Thallium chloride (TICI) crystallizes in a cubic lattice whose edge length is found to be 385 pm. If the density of the solid is found to be ` 7.0 " g cm"^(-3)` , predict the type of lattice to which the crystals of TICI belong .

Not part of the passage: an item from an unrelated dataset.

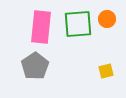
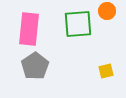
orange circle: moved 8 px up
pink rectangle: moved 12 px left, 2 px down
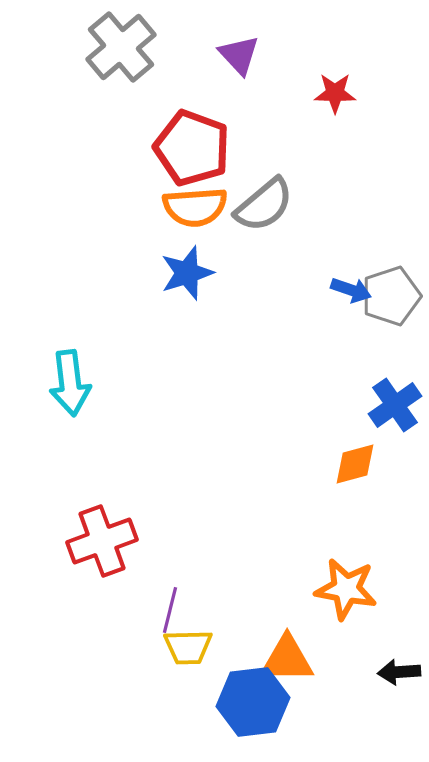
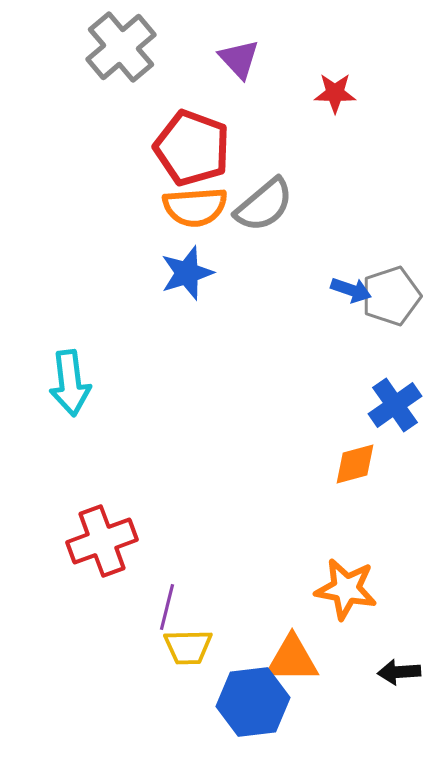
purple triangle: moved 4 px down
purple line: moved 3 px left, 3 px up
orange triangle: moved 5 px right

(Atomic mass of TI = 204, Cl = 35.5)

To determine the type of lattice to which thallium chloride (TlCl) belongs, we can use the formula for density in a crystalline solid: \[ D = \frac{Z \times M}{N_A \times A^3} \] Where: - \( D \) = density of the solid (in g/cm³) - \( Z \) = number of formula units per unit cell - \( M \) = molar mass of the compound (in g/mol) - \( N_A \) = Avogadro's number (\( 6.022 \times 10^{23} \) mol⁻¹) - \( A \) = edge length of the unit cell (in cm) ### Step 1: Convert the edge length from picometers to centimeters Given edge length \( A = 385 \) pm, we convert this to centimeters: \[ A = 385 \, \text{pm} = 385 \times 10^{-12} \, \text{m} = 385 \times 10^{-10} \, \text{cm} = 3.85 \times 10^{-8} \, \text{cm} \] ### Step 2: Calculate the molar mass of TlCl The molar mass \( M \) can be calculated as follows: \[ M = \text{Atomic mass of Tl} + \text{Atomic mass of Cl} = 204 \, \text{g/mol} + 35.5 \, \text{g/mol} = 239.5 \, \text{g/mol} \] ### Step 3: Substitute the values into the density formula We know: - Density \( D = 7.0 \, \text{g/cm}^3 \) - Molar mass \( M = 239.5 \, \text{g/mol} \) - Edge length \( A = 3.85 \times 10^{-8} \, \text{cm} \) Now substituting these values into the density formula: \[ 7.0 = \frac{Z \times 239.5}{6.022 \times 10^{23} \times (3.85 \times 10^{-8})^3} \] ### Step 4: Calculate \( A^3 \) Calculating \( A^3 \): \[ A^3 = (3.85 \times 10^{-8})^3 = 5.73 \times 10^{-23} \, \text{cm}^3 \] ### Step 5: Rearranging to find \( Z \) Rearranging the density formula to solve for \( Z \): \[ Z = \frac{D \times N_A \times A^3}{M} \] Substituting the values: \[ Z = \frac{7.0 \times 6.022 \times 10^{23} \times 5.73 \times 10^{-23}}{239.5} \] ### Step 6: Calculate \( Z \) Calculating \( Z \): \[ Z = \frac{7.0 \times 6.022 \times 5.73}{239.5} \approx \frac{7.0 \times 34.38}{239.5} \approx \frac{241.66}{239.5} \approx 1.01 \] ### Step 7: Determine the type of lattice Since \( Z \approx 1 \), this indicates that there is approximately one formula unit of TlCl per unit cell. This suggests that TlCl crystallizes in a simple cubic lattice. ### Conclusion Thallium chloride (TlCl) belongs to a simple cubic lattice structure. ---